=== Data listing ===

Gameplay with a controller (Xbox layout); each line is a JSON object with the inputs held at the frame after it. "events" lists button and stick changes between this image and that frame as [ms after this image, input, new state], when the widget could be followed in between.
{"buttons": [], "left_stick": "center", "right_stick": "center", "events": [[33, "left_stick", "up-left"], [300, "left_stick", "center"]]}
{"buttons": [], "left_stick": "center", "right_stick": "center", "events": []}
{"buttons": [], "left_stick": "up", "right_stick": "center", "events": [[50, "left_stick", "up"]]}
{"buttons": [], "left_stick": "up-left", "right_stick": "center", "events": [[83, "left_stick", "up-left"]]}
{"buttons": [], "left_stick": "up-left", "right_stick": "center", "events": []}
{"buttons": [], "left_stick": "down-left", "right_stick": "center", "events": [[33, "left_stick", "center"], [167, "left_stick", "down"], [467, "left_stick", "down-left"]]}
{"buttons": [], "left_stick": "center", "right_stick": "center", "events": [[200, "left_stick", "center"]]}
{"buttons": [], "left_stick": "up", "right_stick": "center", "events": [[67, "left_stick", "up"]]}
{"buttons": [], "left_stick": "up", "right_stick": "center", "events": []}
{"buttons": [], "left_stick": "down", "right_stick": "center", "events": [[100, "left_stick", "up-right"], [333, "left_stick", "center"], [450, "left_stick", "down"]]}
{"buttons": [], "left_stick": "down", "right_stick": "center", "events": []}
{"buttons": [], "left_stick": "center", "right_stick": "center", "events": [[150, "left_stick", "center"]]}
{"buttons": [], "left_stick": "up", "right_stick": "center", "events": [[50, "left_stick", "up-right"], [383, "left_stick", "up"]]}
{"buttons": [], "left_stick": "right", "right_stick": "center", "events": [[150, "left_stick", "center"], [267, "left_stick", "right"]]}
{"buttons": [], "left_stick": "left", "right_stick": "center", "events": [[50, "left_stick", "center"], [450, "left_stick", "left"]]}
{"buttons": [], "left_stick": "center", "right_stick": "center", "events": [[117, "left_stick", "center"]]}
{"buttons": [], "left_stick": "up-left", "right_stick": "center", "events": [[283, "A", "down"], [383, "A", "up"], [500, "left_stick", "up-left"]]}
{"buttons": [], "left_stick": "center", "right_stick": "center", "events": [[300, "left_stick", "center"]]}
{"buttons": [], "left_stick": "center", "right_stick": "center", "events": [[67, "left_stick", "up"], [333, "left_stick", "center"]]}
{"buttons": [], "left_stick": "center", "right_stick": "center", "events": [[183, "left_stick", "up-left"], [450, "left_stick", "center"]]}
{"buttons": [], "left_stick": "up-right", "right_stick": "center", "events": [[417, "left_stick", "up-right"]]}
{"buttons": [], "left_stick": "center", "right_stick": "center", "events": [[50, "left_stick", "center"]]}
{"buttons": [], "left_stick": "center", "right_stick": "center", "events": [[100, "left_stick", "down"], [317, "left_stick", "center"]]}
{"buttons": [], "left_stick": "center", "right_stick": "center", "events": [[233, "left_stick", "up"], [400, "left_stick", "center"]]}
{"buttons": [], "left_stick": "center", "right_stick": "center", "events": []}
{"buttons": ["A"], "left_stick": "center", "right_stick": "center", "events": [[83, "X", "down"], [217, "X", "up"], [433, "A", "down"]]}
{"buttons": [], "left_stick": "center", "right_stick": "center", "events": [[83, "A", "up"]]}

===

▸ **Work required**
Using the records above, pull out each line where the word "down" occurs.

▸ **Your response**
{"buttons": [], "left_stick": "down-left", "right_stick": "center", "events": [[33, "left_stick", "center"], [167, "left_stick", "down"], [467, "left_stick", "down-left"]]}
{"buttons": [], "left_stick": "down", "right_stick": "center", "events": [[100, "left_stick", "up-right"], [333, "left_stick", "center"], [450, "left_stick", "down"]]}
{"buttons": [], "left_stick": "down", "right_stick": "center", "events": []}
{"buttons": [], "left_stick": "up-left", "right_stick": "center", "events": [[283, "A", "down"], [383, "A", "up"], [500, "left_stick", "up-left"]]}
{"buttons": [], "left_stick": "center", "right_stick": "center", "events": [[100, "left_stick", "down"], [317, "left_stick", "center"]]}
{"buttons": ["A"], "left_stick": "center", "right_stick": "center", "events": [[83, "X", "down"], [217, "X", "up"], [433, "A", "down"]]}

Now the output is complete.